Dawno temu żydowski bankier negocjował z rządem CK pożyczkę, którą w jego banku chciała zaciagnąć monarchia. Kiedy negocjacje zbliżały się do końca premier rządu CK dyskretnie poniformował bankiera, że jego syn Maurycy, jest groźnym terorystą. I wtedy bankier miał powiedzieć: żadnej pożyczki nie nie udzielę, bo jaką gwarancję może mi dać monarchia, która boi się mojego Mońka!

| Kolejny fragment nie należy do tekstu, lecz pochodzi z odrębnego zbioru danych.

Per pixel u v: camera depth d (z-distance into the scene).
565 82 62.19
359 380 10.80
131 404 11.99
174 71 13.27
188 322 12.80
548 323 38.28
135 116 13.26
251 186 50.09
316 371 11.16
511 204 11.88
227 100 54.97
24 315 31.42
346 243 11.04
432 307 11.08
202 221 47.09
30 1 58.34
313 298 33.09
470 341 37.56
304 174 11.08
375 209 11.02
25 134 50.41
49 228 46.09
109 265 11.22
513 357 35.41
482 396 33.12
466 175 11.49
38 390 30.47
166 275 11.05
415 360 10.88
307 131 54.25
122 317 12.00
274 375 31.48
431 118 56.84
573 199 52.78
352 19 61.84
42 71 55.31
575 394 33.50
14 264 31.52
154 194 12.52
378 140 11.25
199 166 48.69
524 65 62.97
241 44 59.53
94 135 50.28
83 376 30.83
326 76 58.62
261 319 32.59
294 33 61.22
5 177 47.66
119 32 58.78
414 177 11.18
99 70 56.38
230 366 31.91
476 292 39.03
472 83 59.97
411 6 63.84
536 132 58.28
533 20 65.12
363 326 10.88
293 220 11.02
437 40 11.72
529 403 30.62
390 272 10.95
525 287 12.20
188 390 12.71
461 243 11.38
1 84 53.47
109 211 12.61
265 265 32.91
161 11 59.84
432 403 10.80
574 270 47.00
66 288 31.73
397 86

Panie Marszałki, odwagi! Rozumiemy obawy przed wpuszczeniem do Sejmu pani Wandy Traczyk – Stawskiej, strzelca „Pączka” z Powstania Warszawskiego. Taka, to jak Kolegów skrzyknie, to i z Niemcem sobie poradzi. Ale mojra przed Ochojską? Toż ona w życiu muchy nie skrzywdziła, a Panu mogłaby pomóc wybudować studnię. Daj Bóg, mądrości.